# 5 Gallon- Male Betta & Poso Orange Rabbit Snail?



## loveandbettaGibbs (Jun 10, 2012)

I recently moved my Gibbs into a five gallon. I stumbled upon this rabbit snails on aquabid and fell in love. Long story short, I bought one and cannot wait for their arrival. I couldn't find out much information on them with bettas. If all else fails, the snail can go in my platy tank and have an algae heaven. I really would like to try and see if he could make it alright in with Gibbs though.

Anyone have experience with rabbit snails and bettas?


----------



## Finch (Apr 15, 2012)

I have a rabbit snail in my 5 gal. Should be fine. Wait for Olympia…she knows about snails.

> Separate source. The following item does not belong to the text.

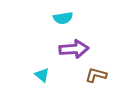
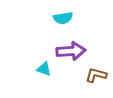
purple arrow: moved 3 px left, 2 px down
cyan triangle: moved 2 px right, 6 px up; rotated 21 degrees counterclockwise
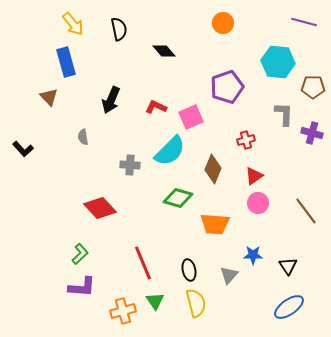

BTW my Betta is also Leroy Jethro Gibbs! I love NCIS.


----------



## djembekah (Feb 13, 2012)

I had a rabbit snail in my 3 gallon with my male, they poop a lot, but they got along very well! now she's in the 29 gallon with two baby snails, and her first baby is still in the 3 gallon. the five gallon with a rabbit snail should work fine, just keep up on the cleaning.
as for algae, my rabbit snails don't seem to do much for mine. their big shells are kind of awkward, and they don't climb the sides a lot. when they do climb, they are able to move pretty well, they just don't do it a lot, and my algae really isn't taken care of (it might be the wrong kind for them but eh). i'd supplement with algae wafers, other sinking wafers, and fresh veggies. My Darroh looooves some cucumber 

another thing about rabbit snails is that they reproduce sexually. if you have just one you dont have _much_ to worry about. BUT you might wind up with a female, and they can store sperm for quite some times. I bought one rabbit snail, she had a baby a couple weeks later. then i moved her, and a new rabbit snail into the 29, the new one had a baby too. that new girl died, but just recently Darroh had another baby. They have just 1-3 babies at a time, which is nice (mine both had just 1 at a time). So just in case you randomly have tiny babies, that's where they came from!

i'm in love with rabbit snails. you'll love yours too!


----------